I'm out of my depth with rust, but I believe we might learn more about this issue from debugging this poll_frame function: https://github.com/hyperium/tonic/blob/master/tonic-web/src/call.rs#L258. This reads to me like it is supposed to be reading frames until it reads the trailers... but it appears like something is off either with the logic or the data.

[sudorandom]

I've found the issue. tonic-web appears to be parsing the trailers wrong in some cases... it's seeing an extra space with FauxRPC. This is basically what the trailers look like from FauxRPC:

grpc-message: 
grpc-status: 0

The tonic_web server does this:

grpc-status:0

You don't see it in your output because it's not actually printing the raw trailers.

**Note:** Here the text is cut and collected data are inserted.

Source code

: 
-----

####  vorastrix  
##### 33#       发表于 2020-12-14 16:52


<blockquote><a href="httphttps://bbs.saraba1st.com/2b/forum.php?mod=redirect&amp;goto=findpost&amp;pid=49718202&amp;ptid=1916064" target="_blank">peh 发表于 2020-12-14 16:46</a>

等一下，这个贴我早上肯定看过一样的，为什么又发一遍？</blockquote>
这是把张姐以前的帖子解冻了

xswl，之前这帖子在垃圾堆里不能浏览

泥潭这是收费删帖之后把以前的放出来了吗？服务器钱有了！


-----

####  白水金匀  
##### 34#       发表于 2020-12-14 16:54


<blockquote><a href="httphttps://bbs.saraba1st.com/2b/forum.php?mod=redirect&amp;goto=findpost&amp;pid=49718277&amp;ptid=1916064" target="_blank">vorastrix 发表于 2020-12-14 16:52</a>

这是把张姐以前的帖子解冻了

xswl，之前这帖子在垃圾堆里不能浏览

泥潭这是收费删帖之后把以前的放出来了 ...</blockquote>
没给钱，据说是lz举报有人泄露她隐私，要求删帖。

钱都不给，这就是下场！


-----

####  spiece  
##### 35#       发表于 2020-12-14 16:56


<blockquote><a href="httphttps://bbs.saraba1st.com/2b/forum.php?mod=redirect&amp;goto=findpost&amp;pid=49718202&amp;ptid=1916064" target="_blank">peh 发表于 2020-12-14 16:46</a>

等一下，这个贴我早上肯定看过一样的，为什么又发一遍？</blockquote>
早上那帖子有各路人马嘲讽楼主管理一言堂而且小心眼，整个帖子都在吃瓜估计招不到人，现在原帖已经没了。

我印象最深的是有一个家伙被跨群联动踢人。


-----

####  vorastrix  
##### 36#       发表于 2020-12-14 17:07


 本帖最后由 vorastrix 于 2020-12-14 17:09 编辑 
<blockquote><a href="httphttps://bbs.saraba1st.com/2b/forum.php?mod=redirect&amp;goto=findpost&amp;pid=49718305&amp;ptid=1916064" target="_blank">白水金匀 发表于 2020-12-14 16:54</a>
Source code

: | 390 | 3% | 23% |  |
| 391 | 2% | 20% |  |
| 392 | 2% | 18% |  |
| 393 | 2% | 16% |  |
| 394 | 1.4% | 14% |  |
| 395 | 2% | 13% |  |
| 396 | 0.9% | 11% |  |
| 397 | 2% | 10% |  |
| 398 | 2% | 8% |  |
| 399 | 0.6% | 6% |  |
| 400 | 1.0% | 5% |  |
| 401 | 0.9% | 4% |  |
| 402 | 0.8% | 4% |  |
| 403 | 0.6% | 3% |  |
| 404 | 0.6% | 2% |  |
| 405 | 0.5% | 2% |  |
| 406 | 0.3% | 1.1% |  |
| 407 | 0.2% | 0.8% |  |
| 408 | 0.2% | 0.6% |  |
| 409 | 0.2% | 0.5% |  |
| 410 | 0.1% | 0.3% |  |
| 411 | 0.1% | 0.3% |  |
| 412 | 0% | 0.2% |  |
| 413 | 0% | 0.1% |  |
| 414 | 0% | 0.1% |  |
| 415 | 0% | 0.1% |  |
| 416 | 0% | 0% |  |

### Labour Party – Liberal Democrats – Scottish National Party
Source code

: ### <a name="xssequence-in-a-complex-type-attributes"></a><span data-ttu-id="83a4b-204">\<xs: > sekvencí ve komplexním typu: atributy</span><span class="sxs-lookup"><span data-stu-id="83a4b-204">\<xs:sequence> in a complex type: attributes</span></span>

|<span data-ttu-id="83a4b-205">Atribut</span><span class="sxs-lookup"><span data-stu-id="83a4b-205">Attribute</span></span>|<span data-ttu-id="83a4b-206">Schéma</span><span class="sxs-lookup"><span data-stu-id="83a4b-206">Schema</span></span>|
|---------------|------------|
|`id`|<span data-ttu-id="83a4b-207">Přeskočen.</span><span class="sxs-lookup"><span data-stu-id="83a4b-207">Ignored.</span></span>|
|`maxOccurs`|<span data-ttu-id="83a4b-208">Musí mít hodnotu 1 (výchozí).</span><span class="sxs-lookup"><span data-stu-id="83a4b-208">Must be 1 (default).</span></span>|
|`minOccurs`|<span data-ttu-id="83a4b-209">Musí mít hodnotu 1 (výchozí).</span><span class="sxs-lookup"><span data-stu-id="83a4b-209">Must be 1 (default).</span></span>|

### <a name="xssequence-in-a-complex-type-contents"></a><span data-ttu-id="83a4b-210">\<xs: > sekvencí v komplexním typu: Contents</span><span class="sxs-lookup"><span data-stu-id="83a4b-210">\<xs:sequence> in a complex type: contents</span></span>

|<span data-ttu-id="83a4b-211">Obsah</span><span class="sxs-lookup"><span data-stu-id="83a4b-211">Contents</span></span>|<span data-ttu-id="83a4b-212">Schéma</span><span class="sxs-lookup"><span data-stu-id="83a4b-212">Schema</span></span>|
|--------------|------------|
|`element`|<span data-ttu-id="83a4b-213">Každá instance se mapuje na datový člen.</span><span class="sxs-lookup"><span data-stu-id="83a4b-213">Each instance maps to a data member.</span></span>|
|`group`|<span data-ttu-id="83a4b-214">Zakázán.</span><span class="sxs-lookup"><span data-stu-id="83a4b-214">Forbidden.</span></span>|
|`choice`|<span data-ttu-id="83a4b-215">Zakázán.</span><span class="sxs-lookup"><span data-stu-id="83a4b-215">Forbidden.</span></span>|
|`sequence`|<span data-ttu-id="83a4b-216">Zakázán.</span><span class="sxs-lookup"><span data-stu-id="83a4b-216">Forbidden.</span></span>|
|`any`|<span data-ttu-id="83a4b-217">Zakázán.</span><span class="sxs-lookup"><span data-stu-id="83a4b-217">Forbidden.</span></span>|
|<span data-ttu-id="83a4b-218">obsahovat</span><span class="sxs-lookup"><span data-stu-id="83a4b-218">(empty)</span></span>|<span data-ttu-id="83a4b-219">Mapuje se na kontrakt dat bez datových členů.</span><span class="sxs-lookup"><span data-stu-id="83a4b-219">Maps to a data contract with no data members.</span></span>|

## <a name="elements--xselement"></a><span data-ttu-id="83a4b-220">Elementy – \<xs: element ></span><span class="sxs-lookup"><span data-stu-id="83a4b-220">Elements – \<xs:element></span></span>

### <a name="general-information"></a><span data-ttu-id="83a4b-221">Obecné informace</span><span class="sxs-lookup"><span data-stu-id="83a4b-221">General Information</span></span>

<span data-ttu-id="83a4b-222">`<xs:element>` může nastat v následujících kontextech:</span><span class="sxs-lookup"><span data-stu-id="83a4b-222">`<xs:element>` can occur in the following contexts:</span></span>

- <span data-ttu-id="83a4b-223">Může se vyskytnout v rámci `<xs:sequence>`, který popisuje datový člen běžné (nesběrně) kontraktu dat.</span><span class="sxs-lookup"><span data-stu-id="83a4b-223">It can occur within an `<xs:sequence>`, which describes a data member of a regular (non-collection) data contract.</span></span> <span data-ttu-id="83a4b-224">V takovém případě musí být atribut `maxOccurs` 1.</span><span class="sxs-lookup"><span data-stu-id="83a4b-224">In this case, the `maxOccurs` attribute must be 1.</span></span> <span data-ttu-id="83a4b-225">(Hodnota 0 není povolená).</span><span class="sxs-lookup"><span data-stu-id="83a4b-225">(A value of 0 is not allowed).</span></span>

Note the spaces after the separating colon :. These spaces are dictated by the grpc-web protocol spec so the tonic-web gRPC-Web client should handle the space after the colon. I think many client implementations deal with the space being absent or present, which why this flaw may have gone unnoticed. The tonic-web client is also likely mostly tested exclusively with tonic-web server, and those both don't use a space there. Again, I'm not a rust dev, so I'm not sure how effective I can be at making a patch to tonic-web 😅 I may try to attempt the fix if I find the time 😅

Thanks for this issue though, this has been a fun learning experience! 🦀

[sudorandom]

I filed a PR for tonic. From my testing it fixes your issue 😀

[DazWilkin]

Wow!

Thank you very much. I saw the PR. I'll try it out.

It makes sense that they're only testing against Rust (tonic) servers.

Does this explain why the Rust client worked with Connect's public Eliza service?

[sudorandom]

Because this is only an issue with HTTP/1.1 and I think the Rust client would connect using HTTP/2 with demo.connectrpc.com. HTTP/2 has binary framing which is much more strict so this isn't an issue there. The usual behavior for HTTP clients is to never use HTTP/2 on non-TLS connections.

This, however, can be forced by using a feature called "h2c" (sometimes referred to as http2 prior knowledge). It does look like tonic supports it... but I'm not going to lie, it looks oddly complicated to use... To test this fully you'd want to take the h2c example and adapt it to use grpc-web instead of just gRPC (because this trailer parsing logic is exclusive to gRPC-Web).

[sudorandom]

Oh wait, I'm actually wrong about HTTP/2 here. Even with HTTP/2, gRPC-Web trailers are passed in the body... so your question still stands at why the behavior is different.

I will note that FauxRPC actually uses Vanguard to enable gRPC/gRPC-Web/Connect/REST protocols... So the implementation is actually different. gRPC-Web trailers may be different between ConnectRPC and Vanguard.